Я проводила его до застеклённой двери вестибюля.
– Дайте им умереть, – повторил он снова. – Это не самое страшное. Я готов поклясться честью, что никогда ничего не дарил, не одалживал и не давал взамен, кроме… этого…
Он указал на себя и описал обеими руками замысловатый жест, слегка прикасаясь на лету к своей груди, губам, паху и бокам. Внезапно, должно быть, от усталости, он показался мне зверем, вставшим на задние лапы и перебирающим невидимую пряжу. Затем, вновь приняв чёткий человеческий облик, он открыл дверь и легко растворился в царившей снаружи ночи, где море было уже немного светлее неба.
Память об этом человеке мне дорога. Я никогда не испытывала недостатка в добрых друзьях, но реже в моей жизни встречались друзья, которые не были добрыми, те, что из-за чувственности, как бы витавшей в воздухе между ними и мной, казались немного враждебными, поначалу блестящими, а затем потухшими… Мне нравилось, что Дамьен прикован к своему заблуждению, как мы именуем веру, которую не исповедуем. Кроме того, он соответствует моему неизменному пристрастию к таинственной пустоте, к некоторым избранным существам с их постоянной так называемой парадоксальной уравновешенностью, в особенности пристрастию к разнообразию и незыблемости их чувственного кодекса чести. Не просто кодекса чести, а поэзии, как у Дамьена, который вносил лиризм в слова «дайте им умереть», а также лирически покидал – «я был просто обязан» – своих возлюбленных. Я не хотела приводить его в изумление, указав, что в словах «я был просто обязан» коренится его простодушие и что, намереваясь быть расчётливым, он ведёт себя как поэт и фаталист. Его неблагодарное горячо любимое дело загоняло его в тупик, и я могла бы немало о нём узнать от него самого, если бы он, противясь осмысленной схватке, не прибегал к шарлатанству хищников, наставляющих своих отпрысков: «Смотрите: вот так я прыгаю, и так же должны прыгать вы». – «Почему?» – «Потому что так следует прыгать».
Я блуждаю в тени этого воспоминания. Если Дамьен ещё жив, ему за семьдесят. Пришла ли пора его избавления? Чего он стоит, добившись освобождения? Если он прочтёт эти строки и эту книгу, которой я пытаюсь внести свой личный вклад в сокровищницу познания чувств, он улыбнётся улыбкой невозмутимого ничтожного господина и пожмёт плечами.

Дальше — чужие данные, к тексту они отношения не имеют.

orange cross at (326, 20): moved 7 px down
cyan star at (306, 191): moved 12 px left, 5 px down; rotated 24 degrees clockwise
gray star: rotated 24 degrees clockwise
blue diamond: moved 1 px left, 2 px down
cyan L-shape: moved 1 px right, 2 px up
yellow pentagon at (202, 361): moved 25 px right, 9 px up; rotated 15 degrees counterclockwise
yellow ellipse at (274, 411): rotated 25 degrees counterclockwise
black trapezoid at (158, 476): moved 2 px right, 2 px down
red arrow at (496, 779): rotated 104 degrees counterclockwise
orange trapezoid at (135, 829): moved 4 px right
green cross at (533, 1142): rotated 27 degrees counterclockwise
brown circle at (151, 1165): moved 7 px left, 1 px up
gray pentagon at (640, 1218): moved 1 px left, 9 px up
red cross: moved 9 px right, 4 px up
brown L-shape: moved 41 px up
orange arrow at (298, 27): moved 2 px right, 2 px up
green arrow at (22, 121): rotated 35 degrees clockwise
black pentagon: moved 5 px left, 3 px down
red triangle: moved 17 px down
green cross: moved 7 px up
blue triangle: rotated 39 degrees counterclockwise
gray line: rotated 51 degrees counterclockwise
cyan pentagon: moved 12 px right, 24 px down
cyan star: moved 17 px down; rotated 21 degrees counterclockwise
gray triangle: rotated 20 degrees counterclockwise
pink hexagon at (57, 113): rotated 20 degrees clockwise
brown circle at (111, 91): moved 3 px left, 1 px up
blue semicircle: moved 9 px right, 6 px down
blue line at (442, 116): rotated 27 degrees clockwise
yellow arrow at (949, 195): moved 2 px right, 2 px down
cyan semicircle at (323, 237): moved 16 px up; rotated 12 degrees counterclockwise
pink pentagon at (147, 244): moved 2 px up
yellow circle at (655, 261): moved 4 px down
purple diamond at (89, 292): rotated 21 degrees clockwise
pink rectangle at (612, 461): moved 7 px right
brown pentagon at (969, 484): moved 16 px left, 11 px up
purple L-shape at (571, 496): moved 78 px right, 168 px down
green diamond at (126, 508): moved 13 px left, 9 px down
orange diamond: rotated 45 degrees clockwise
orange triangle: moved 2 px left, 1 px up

Если он женился на склоне лет на какой-нибудь славной особе, то он скрывает от неё свою былую сущность Дамьена: в ней – его последнее утешение и предсмертная тень. Какой другой конец приличествует Дамьену, как не преждевременная кончина? Однако преждевременная смерть не грозит человеку, давшему подобный обет завоевателя, одинокого и бесплодного беглеца; он давно созрел для смерти.
Он воплощал тип человека, которого другие мужчины единодушно называют «субъектом, не представляющим ни малейшего интереса». Я видела, как, сталкиваясь с обычными мужчинами, он мгновенно терялся, ощущая неловкость от их соседства. Если они рассказывали в его присутствии «бабские сплетни», он лишь подавал с места реплики. Однако вокруг него распространялось некое поле, столь же неуловимое, как запах духов, которое мало-помалу воспринимали присутствующие мужчины, и оно внушало им неприязнь. Они объясняли свои чувства как могли. «Чем он занимается, этот тип? – спросил меня один из них. – Я не могу его раскусить. Готов поспорить, что он педераст». Я позабавилась тем, что этот мнительный человек так наивно выдал свою собственную очевидную двойственность: он весь вспотел от волнения, был напряжён, как недотрога перед сильным соблазном, и бросал на подозреваемого презрительные взгляды, которые я подметила у одной из любовниц Дамьена, прежде чем она отдалась ему. Поначалу она тоже именовала его «субъектом». Когда она сидела рядом с ним, а затем вставала, она хлопала по своей юбке, точно стряхивая крошки, и меня поражал этот жест, смахивающий на болезненный тик.
– Оставьте её в покое, – сказала я Дамьену.